*WORK TASK*. In the Visual Studio 2017 version 15.6 release notes, what two project types did the Build Tools gain support for?

*DOCUMENT PASSAGE*.
Microsoft has released a major update to Visual Studio 2017 in the form of version 15.6. Visual Studio 2017 version 15.6 focuses on new features, productivity improvements, and other enhancements that address our customers’ feedback.
This third preview builds upon the second preview of Visual Studio 2017 version 15.6 and contains new features, bug fixes, and other enhancements that address your feedback.
You can update to Visual Studio 2017 version 15.6 by opening the Visual Studio Installer and clicking ‘Update’.
What’s New in this Release
Visual Studio Build Tools
The Visual Studio Build Tools allow you to create build servers without installing all of Visual Studio. The installer already supports C++, ASP.NET, and .NET Core for Desktop projects. In response to customer requests, we are enhancing the Visual Studio Build Tools to support additional project types. In this release we have added support for TypeScript and Node.js projects. We expect to add support for more project types in future releases. This is the download location for the Visual Studio Build Tools for this Preview release.
Visual Studio ClickOnce Tools
ClickOnce is a deployment technology that enables you to create self-updating Windows-based applications that can be installed and run with minimal user interaction. It uses certificates to verify the authenticity of the application’s publisher, and to sign the application and deployment manifests to prove that the files have not been tampered with. In this release we have added support for signing the application and deployment manifests with Cryptography Next Generation (CNG) certificate.

*RECORDS SHOWN*.
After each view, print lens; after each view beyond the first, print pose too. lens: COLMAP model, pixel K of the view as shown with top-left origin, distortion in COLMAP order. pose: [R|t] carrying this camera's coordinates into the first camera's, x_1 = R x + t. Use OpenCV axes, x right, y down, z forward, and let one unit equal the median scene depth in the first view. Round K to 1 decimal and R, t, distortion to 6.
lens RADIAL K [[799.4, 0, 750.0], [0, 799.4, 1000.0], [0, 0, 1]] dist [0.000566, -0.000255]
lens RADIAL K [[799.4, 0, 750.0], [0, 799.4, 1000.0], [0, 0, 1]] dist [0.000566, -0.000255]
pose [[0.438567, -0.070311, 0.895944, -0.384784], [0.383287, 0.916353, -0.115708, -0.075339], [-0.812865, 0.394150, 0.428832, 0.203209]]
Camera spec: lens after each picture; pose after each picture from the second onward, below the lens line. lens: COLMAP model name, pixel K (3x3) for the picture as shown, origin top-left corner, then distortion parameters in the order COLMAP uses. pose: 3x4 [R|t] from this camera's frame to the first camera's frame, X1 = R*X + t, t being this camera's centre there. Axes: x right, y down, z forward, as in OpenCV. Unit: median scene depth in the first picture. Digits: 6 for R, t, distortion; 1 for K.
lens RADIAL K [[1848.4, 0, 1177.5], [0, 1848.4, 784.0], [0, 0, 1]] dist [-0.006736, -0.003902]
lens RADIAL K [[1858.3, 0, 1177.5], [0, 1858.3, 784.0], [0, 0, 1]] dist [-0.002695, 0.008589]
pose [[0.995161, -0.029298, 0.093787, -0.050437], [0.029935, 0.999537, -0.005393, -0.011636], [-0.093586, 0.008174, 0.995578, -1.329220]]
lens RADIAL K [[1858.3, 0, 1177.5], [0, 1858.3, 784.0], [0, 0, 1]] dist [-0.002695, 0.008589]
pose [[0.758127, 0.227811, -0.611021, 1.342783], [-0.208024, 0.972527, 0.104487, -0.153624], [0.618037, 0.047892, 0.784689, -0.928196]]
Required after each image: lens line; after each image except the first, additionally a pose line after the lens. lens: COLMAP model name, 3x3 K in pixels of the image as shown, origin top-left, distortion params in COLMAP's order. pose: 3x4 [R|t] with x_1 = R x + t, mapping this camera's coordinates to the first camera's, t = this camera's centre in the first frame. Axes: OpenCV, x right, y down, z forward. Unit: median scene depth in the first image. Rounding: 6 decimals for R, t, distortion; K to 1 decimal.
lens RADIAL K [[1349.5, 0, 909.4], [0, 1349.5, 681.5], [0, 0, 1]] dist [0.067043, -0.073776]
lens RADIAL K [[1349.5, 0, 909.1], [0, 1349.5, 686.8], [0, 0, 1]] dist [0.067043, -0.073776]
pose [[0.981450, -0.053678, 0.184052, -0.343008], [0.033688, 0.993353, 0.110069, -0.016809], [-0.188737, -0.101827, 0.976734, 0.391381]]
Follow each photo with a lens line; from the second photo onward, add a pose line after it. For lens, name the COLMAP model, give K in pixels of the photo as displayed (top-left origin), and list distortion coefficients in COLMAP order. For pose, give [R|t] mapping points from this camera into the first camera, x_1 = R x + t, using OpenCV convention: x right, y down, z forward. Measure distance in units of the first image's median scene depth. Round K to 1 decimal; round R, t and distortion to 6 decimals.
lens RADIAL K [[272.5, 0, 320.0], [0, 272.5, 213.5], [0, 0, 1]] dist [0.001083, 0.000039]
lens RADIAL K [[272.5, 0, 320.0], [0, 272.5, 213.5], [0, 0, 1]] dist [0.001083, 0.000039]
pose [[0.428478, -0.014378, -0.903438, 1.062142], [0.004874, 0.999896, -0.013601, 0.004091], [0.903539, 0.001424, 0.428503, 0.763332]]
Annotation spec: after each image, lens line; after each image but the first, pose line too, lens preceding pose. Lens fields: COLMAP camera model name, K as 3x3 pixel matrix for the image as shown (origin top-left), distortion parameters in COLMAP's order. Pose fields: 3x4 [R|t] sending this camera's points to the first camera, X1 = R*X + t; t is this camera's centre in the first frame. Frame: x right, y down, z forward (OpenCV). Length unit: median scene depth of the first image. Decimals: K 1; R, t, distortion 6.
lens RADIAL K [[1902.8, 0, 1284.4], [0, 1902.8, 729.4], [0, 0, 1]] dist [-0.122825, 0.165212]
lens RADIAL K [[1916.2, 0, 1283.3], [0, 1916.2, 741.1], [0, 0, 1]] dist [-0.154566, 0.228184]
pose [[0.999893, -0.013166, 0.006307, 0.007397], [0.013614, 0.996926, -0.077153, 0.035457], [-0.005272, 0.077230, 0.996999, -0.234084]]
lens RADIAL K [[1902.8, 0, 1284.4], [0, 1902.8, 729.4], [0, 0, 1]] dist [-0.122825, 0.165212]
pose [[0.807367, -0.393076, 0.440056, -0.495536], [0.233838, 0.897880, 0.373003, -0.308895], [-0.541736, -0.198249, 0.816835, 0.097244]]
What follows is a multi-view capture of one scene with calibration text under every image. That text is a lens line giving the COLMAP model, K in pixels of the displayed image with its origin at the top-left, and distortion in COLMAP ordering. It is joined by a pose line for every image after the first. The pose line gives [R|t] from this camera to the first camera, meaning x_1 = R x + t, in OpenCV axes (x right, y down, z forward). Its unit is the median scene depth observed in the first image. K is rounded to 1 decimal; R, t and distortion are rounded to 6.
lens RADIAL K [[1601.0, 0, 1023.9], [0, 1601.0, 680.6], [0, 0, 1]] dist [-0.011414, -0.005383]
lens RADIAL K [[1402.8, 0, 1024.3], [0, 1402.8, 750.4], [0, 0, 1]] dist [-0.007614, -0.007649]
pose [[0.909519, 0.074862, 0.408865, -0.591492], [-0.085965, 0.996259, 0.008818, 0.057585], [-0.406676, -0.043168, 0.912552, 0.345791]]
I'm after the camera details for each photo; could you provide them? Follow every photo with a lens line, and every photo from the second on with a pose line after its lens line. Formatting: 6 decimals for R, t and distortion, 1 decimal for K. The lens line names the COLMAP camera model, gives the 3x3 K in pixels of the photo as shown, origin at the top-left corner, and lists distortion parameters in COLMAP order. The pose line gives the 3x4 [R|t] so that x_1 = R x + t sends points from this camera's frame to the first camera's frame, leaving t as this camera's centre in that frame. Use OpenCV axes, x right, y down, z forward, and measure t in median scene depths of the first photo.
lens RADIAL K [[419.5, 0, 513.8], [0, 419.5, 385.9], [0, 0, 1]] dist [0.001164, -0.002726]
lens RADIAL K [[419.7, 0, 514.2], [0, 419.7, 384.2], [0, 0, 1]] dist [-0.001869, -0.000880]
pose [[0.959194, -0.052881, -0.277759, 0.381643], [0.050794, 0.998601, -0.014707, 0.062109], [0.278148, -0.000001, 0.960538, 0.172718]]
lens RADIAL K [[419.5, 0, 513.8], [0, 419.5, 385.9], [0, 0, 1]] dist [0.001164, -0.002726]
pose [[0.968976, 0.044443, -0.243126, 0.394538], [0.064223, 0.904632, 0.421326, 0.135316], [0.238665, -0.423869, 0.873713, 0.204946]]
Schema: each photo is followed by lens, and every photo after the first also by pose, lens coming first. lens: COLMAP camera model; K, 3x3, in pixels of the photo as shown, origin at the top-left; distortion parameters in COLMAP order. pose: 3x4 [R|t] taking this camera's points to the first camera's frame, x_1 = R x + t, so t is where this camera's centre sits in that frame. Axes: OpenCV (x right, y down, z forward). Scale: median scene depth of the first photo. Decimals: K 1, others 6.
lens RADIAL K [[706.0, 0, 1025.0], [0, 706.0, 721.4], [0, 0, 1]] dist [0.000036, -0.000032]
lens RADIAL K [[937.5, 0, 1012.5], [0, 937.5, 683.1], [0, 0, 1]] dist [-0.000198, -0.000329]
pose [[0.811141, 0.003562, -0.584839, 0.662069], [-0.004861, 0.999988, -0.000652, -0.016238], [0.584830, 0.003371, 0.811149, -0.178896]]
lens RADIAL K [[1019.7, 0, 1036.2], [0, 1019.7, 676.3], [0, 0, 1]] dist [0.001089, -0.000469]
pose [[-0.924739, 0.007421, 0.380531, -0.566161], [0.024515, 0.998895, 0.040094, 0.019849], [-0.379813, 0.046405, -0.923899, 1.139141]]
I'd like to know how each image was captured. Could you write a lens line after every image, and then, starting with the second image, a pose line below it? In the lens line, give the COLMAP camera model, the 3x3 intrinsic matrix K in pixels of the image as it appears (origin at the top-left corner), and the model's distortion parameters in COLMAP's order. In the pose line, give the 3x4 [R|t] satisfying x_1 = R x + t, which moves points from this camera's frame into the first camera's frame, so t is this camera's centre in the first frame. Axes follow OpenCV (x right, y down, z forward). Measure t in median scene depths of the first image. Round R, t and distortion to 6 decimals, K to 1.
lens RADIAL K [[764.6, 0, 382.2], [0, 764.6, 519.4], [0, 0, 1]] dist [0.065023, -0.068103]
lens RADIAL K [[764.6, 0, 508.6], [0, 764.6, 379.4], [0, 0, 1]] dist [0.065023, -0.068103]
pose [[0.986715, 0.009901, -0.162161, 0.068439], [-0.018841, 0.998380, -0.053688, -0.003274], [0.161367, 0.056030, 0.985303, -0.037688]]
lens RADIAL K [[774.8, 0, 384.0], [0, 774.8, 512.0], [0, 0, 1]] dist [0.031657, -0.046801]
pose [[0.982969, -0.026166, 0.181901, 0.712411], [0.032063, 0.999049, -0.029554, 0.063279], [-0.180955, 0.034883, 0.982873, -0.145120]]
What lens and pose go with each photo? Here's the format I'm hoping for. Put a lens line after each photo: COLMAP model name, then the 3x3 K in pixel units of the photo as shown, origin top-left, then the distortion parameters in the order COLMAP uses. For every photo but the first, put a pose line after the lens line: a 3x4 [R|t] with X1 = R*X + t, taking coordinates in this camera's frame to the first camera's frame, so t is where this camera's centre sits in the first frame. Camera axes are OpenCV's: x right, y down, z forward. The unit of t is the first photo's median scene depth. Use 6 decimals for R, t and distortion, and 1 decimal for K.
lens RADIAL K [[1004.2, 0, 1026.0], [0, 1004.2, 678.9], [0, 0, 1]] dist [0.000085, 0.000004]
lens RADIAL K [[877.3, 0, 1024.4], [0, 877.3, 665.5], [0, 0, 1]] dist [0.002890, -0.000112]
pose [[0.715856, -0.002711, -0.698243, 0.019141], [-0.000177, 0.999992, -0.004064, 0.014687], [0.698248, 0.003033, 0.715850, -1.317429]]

*ANSWER SPACE*. TypeScript and Node.js projects.